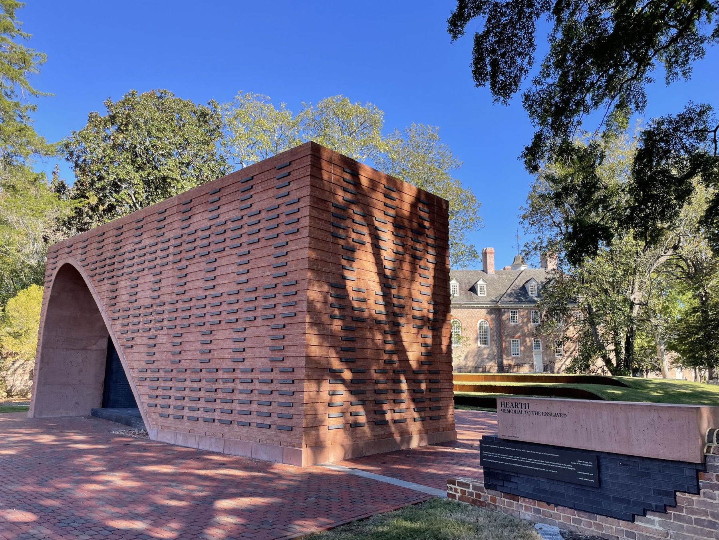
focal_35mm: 26
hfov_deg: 67.3
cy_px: 270
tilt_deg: +11.0
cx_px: 360
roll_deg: -1.0
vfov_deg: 53.1
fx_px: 540
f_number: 1.6
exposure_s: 1/703
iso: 50
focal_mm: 4.2
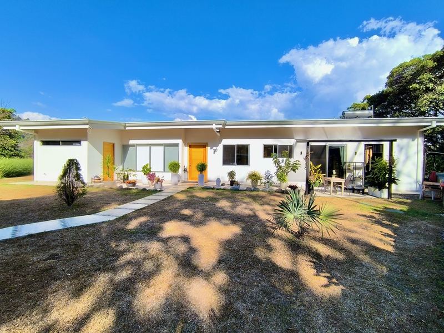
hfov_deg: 94.5
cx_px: 222
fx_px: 205
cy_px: 166
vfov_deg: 78.1
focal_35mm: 16
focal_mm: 1.65
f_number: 2.2
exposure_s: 1/1055
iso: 50
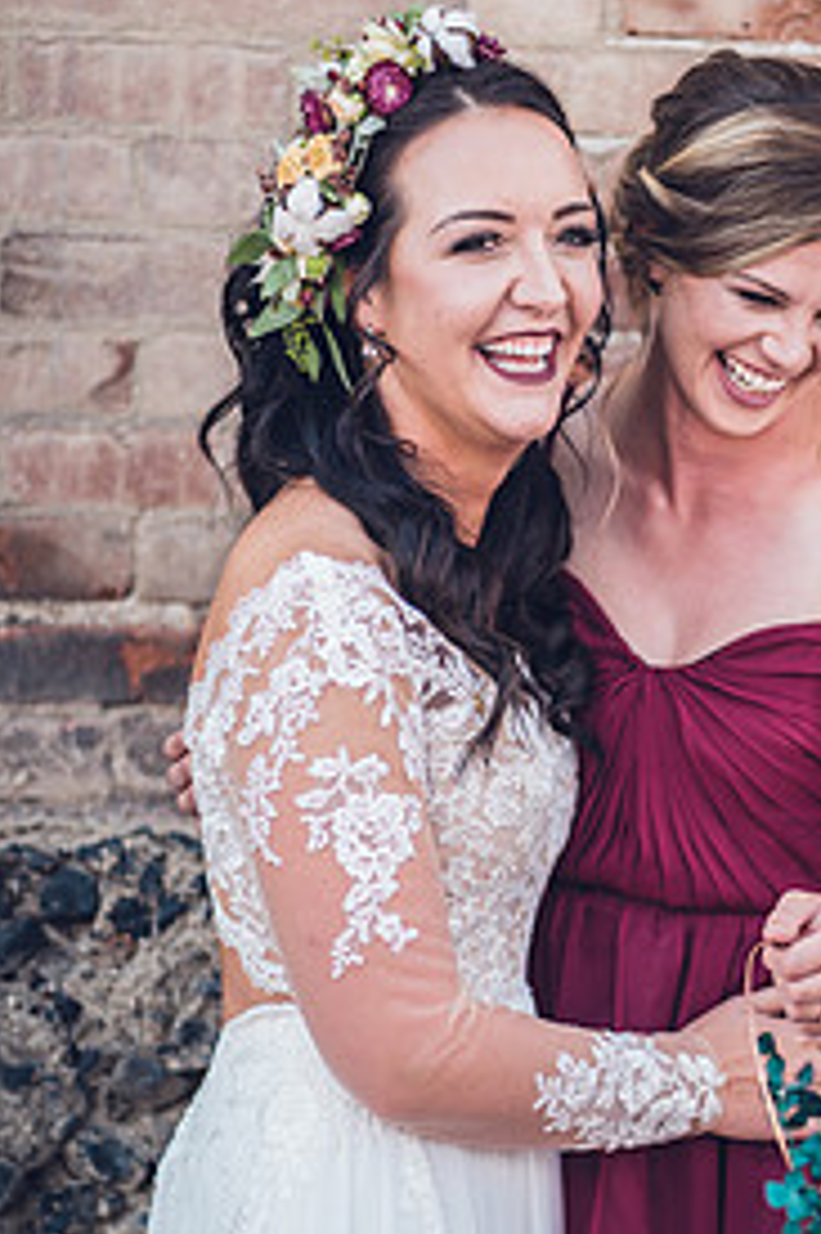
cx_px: 561
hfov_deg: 9.8
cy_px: 628
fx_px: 4761
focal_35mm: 139
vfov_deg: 14.8
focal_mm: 85
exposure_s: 1/800
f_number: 2
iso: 100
———
#### Your task
Please give back the data above word for word, with no pictures included.

#### Output
focal_35mm: 26
hfov_deg: 67.3
cy_px: 270
tilt_deg: +11.0
cx_px: 360
roll_deg: -1.0
vfov_deg: 53.1
fx_px: 540
f_number: 1.6
exposure_s: 1/703
iso: 50
focal_mm: 4.2
hfov_deg: 94.5
cx_px: 222
fx_px: 205
cy_px: 166
vfov_deg: 78.1
focal_35mm: 16
focal_mm: 1.65
f_number: 2.2
exposure_s: 1/1055
iso: 50
cx_px: 561
hfov_deg: 9.8
cy_px: 628
fx_px: 4761
focal_35mm: 139
vfov_deg: 14.8
focal_mm: 85
exposure_s: 1/800
f_number: 2
iso: 100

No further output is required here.